● WORK REQUIRED: Return each line of the data below that contains the string "give", matching case exactly.

● DATASET ENTRIES:

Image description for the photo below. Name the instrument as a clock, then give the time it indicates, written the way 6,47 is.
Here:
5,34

---

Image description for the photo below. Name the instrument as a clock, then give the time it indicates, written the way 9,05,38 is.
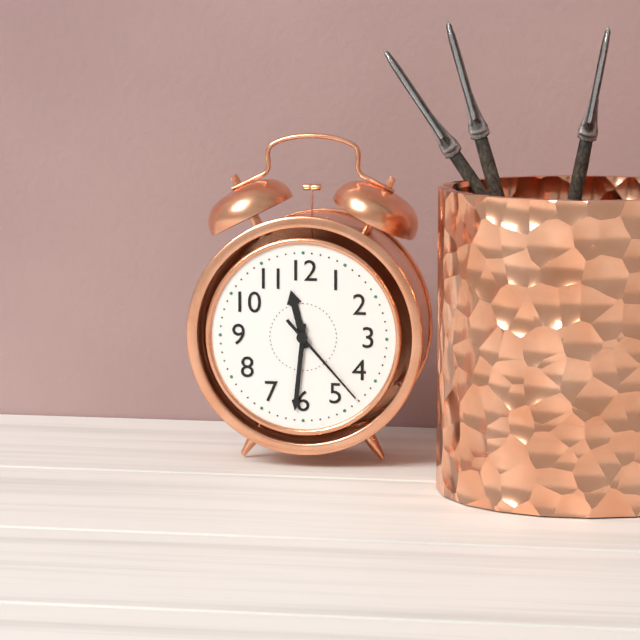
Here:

● THE REPLY:
Image description for the photo below. Name the instrument as a clock, then give the time it indicates, written the way 6,47 is.
Image description for the photo below. Name the instrument as a clock, then give the time it indicates, written the way 9,05,38 is.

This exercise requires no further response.